18.25 Uhr: Ein Helikopter der Rettungsflugwacht vom Typ Augusta erscheint und taucht zu einem ersten Rekognoszierungsflug in die Saxetenschlucht. Direkt vor unserem Haus. Das Ausmass der Katastrophe ist uns zu diesem Zeitpunkt noch nicht bewusst. Ein verunglückter Mountainbikefahrer oder ein von der Strasse abgekommenes Auto, vermute ich. Nun ist es aus mit der Ruhe. Hektik bricht aus, ein Feuerwehrauto braust vorbei. Seltsamerweise aber hört man während der ganzen dramatischen Rettungsaktion kein einziges Martinshorn. Die Rega errichtet auf einer Wiese direkt über unserem Chalet eine Basis für die Verletztenflüge. Eine zweite Augusta und eine Alouette III der Air Glacier holen mit den Seilwinden die Verletzten und Toten aus dem Saxetenbach, derweil eine rote Rega-Alouette pausenlos im systematischen Tiefflug die Lütschine und den Saxetenbach nach weiteren Vermissten absucht.

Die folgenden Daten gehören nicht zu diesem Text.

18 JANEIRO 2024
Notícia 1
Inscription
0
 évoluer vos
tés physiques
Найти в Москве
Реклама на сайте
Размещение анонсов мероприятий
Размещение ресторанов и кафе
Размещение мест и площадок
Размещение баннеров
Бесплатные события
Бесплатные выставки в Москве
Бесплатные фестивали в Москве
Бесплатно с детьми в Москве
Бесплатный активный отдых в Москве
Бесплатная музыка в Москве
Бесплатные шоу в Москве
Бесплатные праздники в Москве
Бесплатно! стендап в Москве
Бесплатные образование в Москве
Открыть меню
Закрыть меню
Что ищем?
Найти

Der Rotorenlärm ist enorm.
Das wahre Drama spielt sich aber zur gleichen Zeit im Lütschinendelta neben dem Hafen Bönigen ab. Dort werden mitten im Treibholz die toten Körper der jungen Gäste aus dem Brienzersee geborgen. Genau an der Stelle, wo wir vorgestern abend mit unseren Kindern farbige Kieselsteine aus der Lütschine sammelten. Langsam senkt sich die Nacht übers Berner Oberland. Nun kreisen nur noch die von der Presse gecharterten Kleinhelis über der Unfallstelle am Saxetenbach.

Zu Hunderten sieht man hier in der Region Interlaken die Backpackers auf ihren Entdeckungstouren. Sie logieren oft in der weltberühmten «Balmer's Herberge» oder in «Balmer's Tent» in Matten zwischen Interlaken und Wilderswil. Am Dienstag wurden mindestens 19 junge, hoffnungsvolle Menschen aus aller Herren Ländern durch die Verkettung tragischer Umstände in den Tod gerissen. Es ist geschehen und nun Sache des Berner Untersuchungsrichters, zu entscheiden, ob Fahrlässigkeit zum Unglück geführt hat.
Das Unfassbare ist geschehen. Wilderswil steht unter Schock und mit dem beschaulichen Ferienort wohl auch der Rest der Schweiz.